PROBLEM DETAILS |
Every line of the records must be repeated exactly; pictures stay out.

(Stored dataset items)
——————————

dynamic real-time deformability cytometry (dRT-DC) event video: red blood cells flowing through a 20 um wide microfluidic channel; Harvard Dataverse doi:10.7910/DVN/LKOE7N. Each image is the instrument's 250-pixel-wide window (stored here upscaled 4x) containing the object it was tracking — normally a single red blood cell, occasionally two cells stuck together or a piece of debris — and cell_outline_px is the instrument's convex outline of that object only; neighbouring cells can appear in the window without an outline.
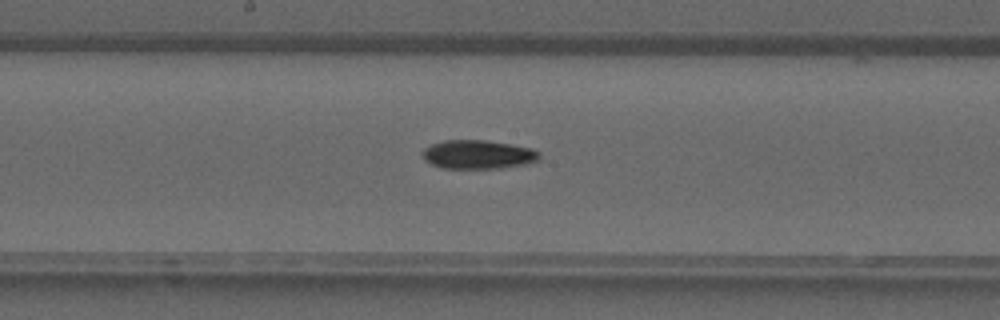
{"species": "common noctule bat (a hibernating species)", "species_latin": "Nyctalus noctula", "temperature_condition": "warm", "stored_images_in_passage": 34, "camera_frame_rate_fps": 3000, "um_per_image_px": 0.085, "animal": {"sex": "male", "forearm_length_mm": 52.5}, "frame": {"image": 1, "passage_image": 15, "time_ms": 4.667, "image_size_px": [1000, 320], "cell_outline_px": [[540, 160], [528, 164], [500, 168], [440, 168], [424, 160], [424, 148], [432, 144], [444, 140], [484, 140], [532, 148], [540, 152]], "centroid_in_image_um": [40.67, 13.14], "position_along_channel_um": 207.5, "area_um2": 19.59}}
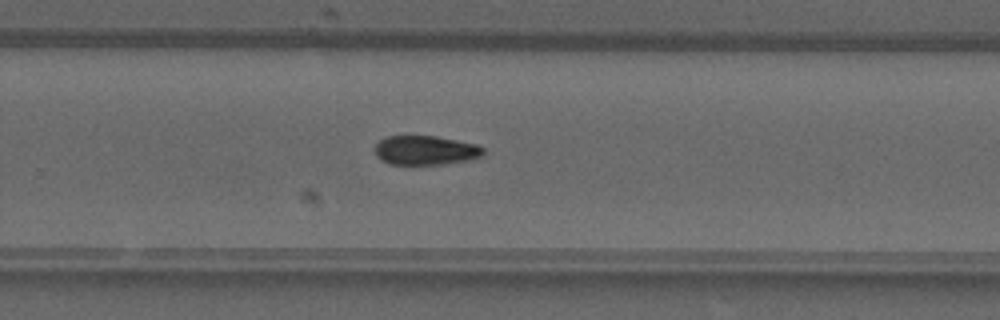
{"frame": {"image": 2, "passage_image": 20, "time_ms": 6.333, "image_size_px": [1000, 320], "cell_outline_px": [[484, 152], [480, 156], [468, 160], [440, 164], [388, 164], [380, 160], [376, 156], [376, 144], [384, 136], [436, 136], [476, 144], [484, 148]], "centroid_in_image_um": [36.13, 12.77], "position_along_channel_um": 293.7, "area_um2": 18.38}}
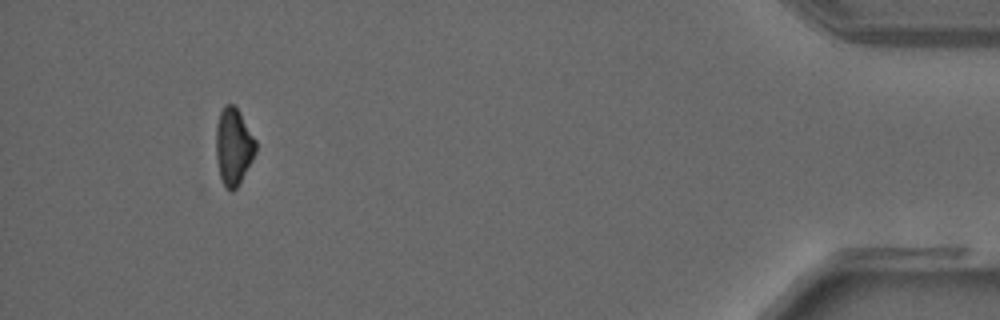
{"frame": {"image": 3, "passage_image": 31, "time_ms": 10.0, "image_size_px": [1000, 320], "cell_outline_px": [[256, 152], [252, 160], [236, 188], [232, 192], [224, 184], [220, 176], [216, 160], [216, 124], [220, 112], [224, 104], [232, 104], [240, 112], [256, 140]], "centroid_in_image_um": [19.84, 12.42], "position_along_channel_um": 415.4, "area_um2": 17.69}}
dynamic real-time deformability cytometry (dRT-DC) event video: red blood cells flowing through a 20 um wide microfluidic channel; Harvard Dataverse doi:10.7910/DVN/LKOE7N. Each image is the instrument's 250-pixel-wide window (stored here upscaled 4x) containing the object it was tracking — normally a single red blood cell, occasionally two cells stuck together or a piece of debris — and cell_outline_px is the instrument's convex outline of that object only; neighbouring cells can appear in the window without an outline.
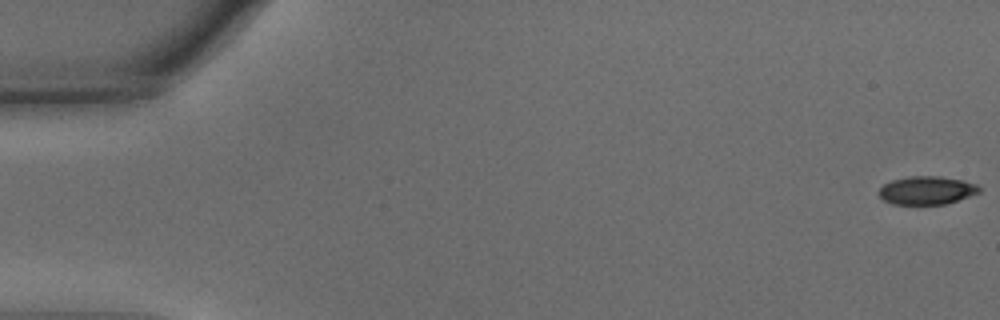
{"species": "common noctule bat (a hibernating species)", "species_latin": "Nyctalus noctula", "temperature_condition": "warm", "stored_images_in_passage": 14, "camera_frame_rate_fps": 3000, "um_per_image_px": 0.085, "animal": {"sex": "male", "body_mass_g": 15.6}, "frame": {"image": 1, "passage_image": 1, "time_ms": 0.0, "image_size_px": [1000, 320], "cell_outline_px": [[980, 192], [944, 204], [892, 204], [884, 200], [880, 196], [880, 188], [884, 184], [892, 180], [908, 176], [940, 176], [960, 180], [976, 184], [980, 188]], "centroid_in_image_um": [78.75, 16.17], "position_along_channel_um": 6.3, "area_um2": 16.24}}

——————————

RESPONSE |
dynamic real-time deformability cytometry (dRT-DC) event video: red blood cells flowing through a 20 um wide microfluidic channel; Harvard Dataverse doi:10.7910/DVN/LKOE7N. Each image is the instrument's 250-pixel-wide window (stored here upscaled 4x) containing the object it was tracking — normally a single red blood cell, occasionally two cells stuck together or a piece of debris — and cell_outline_px is the instrument's convex outline of that object only; neighbouring cells can appear in the window without an outline.
{"species": "common noctule bat (a hibernating species)", "species_latin": "Nyctalus noctula", "temperature_condition": "warm", "stored_images_in_passage": 34, "camera_frame_rate_fps": 3000, "um_per_image_px": 0.085, "animal": {"sex": "male", "forearm_length_mm": 52.5}, "frame": {"image": 1, "passage_image": 15, "time_ms": 4.667, "image_size_px": [1000, 320], "cell_outline_px": [[540, 160], [528, 164], [500, 168], [440, 168], [424, 160], [424, 148], [432, 144], [444, 140], [484, 140], [532, 148], [540, 152]], "centroid_in_image_um": [40.67, 13.14], "position_along_channel_um": 207.5, "area_um2": 19.59}}
{"frame": {"image": 2, "passage_image": 20, "time_ms": 6.333, "image_size_px": [1000, 320], "cell_outline_px": [[484, 152], [480, 156], [468, 160], [440, 164], [388, 164], [380, 160], [376, 156], [376, 144], [384, 136], [436, 136], [476, 144], [484, 148]], "centroid_in_image_um": [36.13, 12.77], "position_along_channel_um": 293.7, "area_um2": 18.38}}
{"frame": {"image": 3, "passage_image": 31, "time_ms": 10.0, "image_size_px": [1000, 320], "cell_outline_px": [[256, 152], [252, 160], [236, 188], [232, 192], [224, 184], [220, 176], [216, 160], [216, 124], [220, 112], [224, 104], [232, 104], [240, 112], [256, 140]], "centroid_in_image_um": [19.84, 12.42], "position_along_channel_um": 415.4, "area_um2": 17.69}}
dynamic real-time deformability cytometry (dRT-DC) event video: red blood cells flowing through a 20 um wide microfluidic channel; Harvard Dataverse doi:10.7910/DVN/LKOE7N. Each image is the instrument's 250-pixel-wide window (stored here upscaled 4x) containing the object it was tracking — normally a single red blood cell, occasionally two cells stuck together or a piece of debris — and cell_outline_px is the instrument's convex outline of that object only; neighbouring cells can appear in the window without an outline.
{"species": "common noctule bat (a hibernating species)", "species_latin": "Nyctalus noctula", "temperature_condition": "warm", "stored_images_in_passage": 14, "camera_frame_rate_fps": 3000, "um_per_image_px": 0.085, "animal": {"sex": "male", "body_mass_g": 15.6}, "frame": {"image": 1, "passage_image": 1, "time_ms": 0.0, "image_size_px": [1000, 320], "cell_outline_px": [[980, 192], [944, 204], [892, 204], [884, 200], [880, 196], [880, 188], [884, 184], [892, 180], [908, 176], [940, 176], [960, 180], [976, 184], [980, 188]], "centroid_in_image_um": [78.75, 16.17], "position_along_channel_um": 6.3, "area_um2": 16.24}}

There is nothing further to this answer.